[Saved data entries]
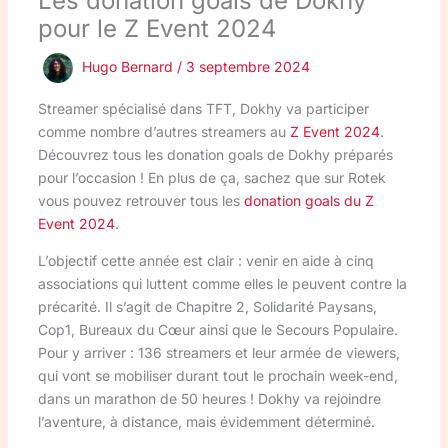
Les donation goals de Dokhy
pour le Z Event 2024
Hugo Bernard
/
3 septembre 2024
Streamer spécialisé dans TFT, Dokhy va participer
comme nombre d’autres streamers au
Z Event 2024
.
Découvrez tous les donation goals de Dokhy préparés
pour l’occasion ! En plus de ça, sachez que sur Rotek
vous pouvez retrouver tous les
donation goals du Z
Event 2024
.
L’objectif cette année est clair : venir en aide à cinq
associations qui luttent comme elles le peuvent contre la
précarité. Il s’agit de Chapitre 2, Solidarité Paysans,
Cop1, Bureaux du Cœur ainsi que le Secours Populaire.
Pour y arriver : 136 streamers et leur armée de viewers,
qui vont se mobiliser durant tout le prochain week-end,
dans un marathon de 50 heures ! Dokhy va rejoindre
l’aventure, à distance, mais évidemment déterminé.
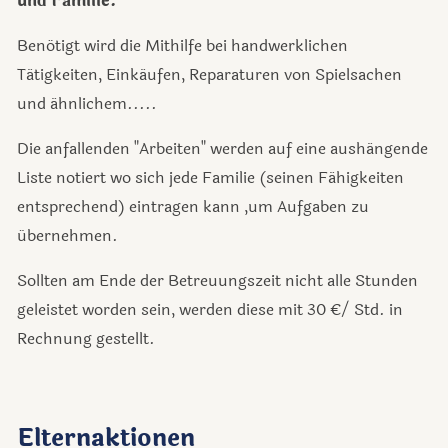
und Familie.
Benötigt wird die Mithilfe bei handwerklichen
Tätigkeiten, Einkäufen, Reparaturen von Spielsachen
und ähnlichem.....
Die anfallenden "Arbeiten" werden auf eine aushängende
Liste notiert wo sich jede Familie (seinen Fähigkeiten
entsprechend) eintragen kann ,um Aufgaben zu
übernehmen.
Sollten am Ende der Betreuungszeit nicht alle Stunden
geleistet worden sein, werden diese mit 30 €/ Std. in
Rechnung gestellt.
Elternaktionen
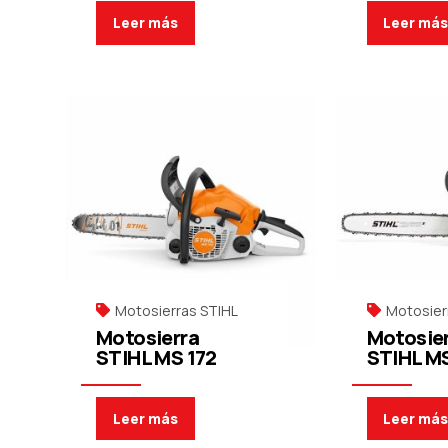
Leer más
Leer má
Motosierras STIHL
Motosier
Motosierra
Motosie
STIHL MS 172
STIHL MS
Leer más
Leer má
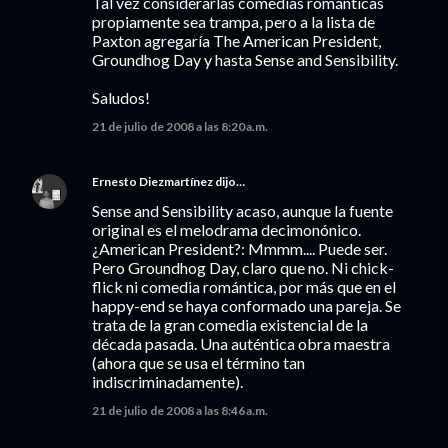
Tal vez considerarlas comedias románticas
propiamente sea trampa, pero a la lista de
Paxton agregaría The American President,
Groundhog Day y hasta Sense and Sensibility.
Saludos!
21 de julio de 2008 a las 8:20 a.m.
Ernesto Diezmartínez
dijo…
Sense and Sensibility acaso, aunque la fuente
original es el melodrama decimonónico.
¿American President?: Mmmm.... Puede ser.
Pero Groundhog Day, claro que no. Ni chick-
flick ni comedia romántica, por más que en el
happy-end se haya conformado una pareja. Se
trata de la gran comedia existencial de la
década pasada. Una auténtica obra maestra
(ahora que se usa el término tan
indiscriminadamente).
21 de julio de 2008 a las 8:46 a.m.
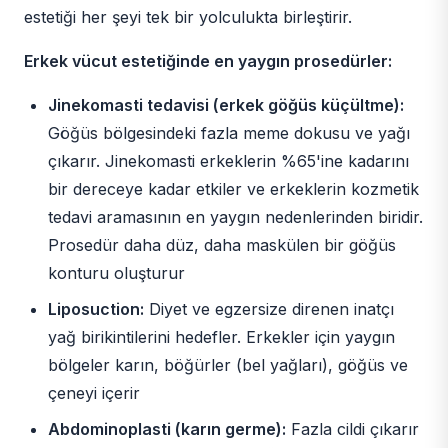
estetiği her şeyi tek bir yolculukta birleştirir.
Erkek vücut estetiğinde en yaygın prosedürler:
Jinekomasti tedavisi (erkek göğüs küçültme):
Göğüs bölgesindeki fazla meme dokusu ve yağı
çıkarır. Jinekomasti erkeklerin %65'ine kadarını
bir dereceye kadar etkiler ve erkeklerin kozmetik
tedavi aramasının en yaygın nedenlerinden biridir.
Prosedür daha düz, daha maskülen bir göğüs
konturu oluşturur
Liposuction:
Diyet ve egzersize direnen inatçı
yağ birikintilerini hedefler. Erkekler için yaygın
bölgeler karın, böğürler (bel yağları), göğüs ve
çeneyi içerir
Abdominoplasti (karın germe):
Fazla cildi çıkarır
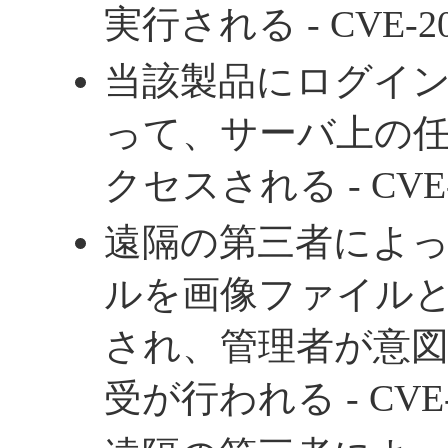
実行される - CVE-201
当該製品にログイ
って、サーバ上の
クセスされる - CVE-2
遠隔の第三者によ
ルを画像ファイル
され、管理者が意
受が行われる - CVE-2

§ Exercise brief
From the records above, repeat exactly the lines from the one with "précarité. Il s’agit" through the one with "l’aventure, à distance, mais", both included.

§ Solution to this task
précarité. Il s’agit de Chapitre 2, Solidarité Paysans,
Cop1, Bureaux du Cœur ainsi que le Secours Populaire.
Pour y arriver : 136 streamers et leur armée de viewers,
qui vont se mobiliser durant tout le prochain week-end,
dans un marathon de 50 heures ! Dokhy va rejoindre
l’aventure, à distance, mais évidemment déterminé.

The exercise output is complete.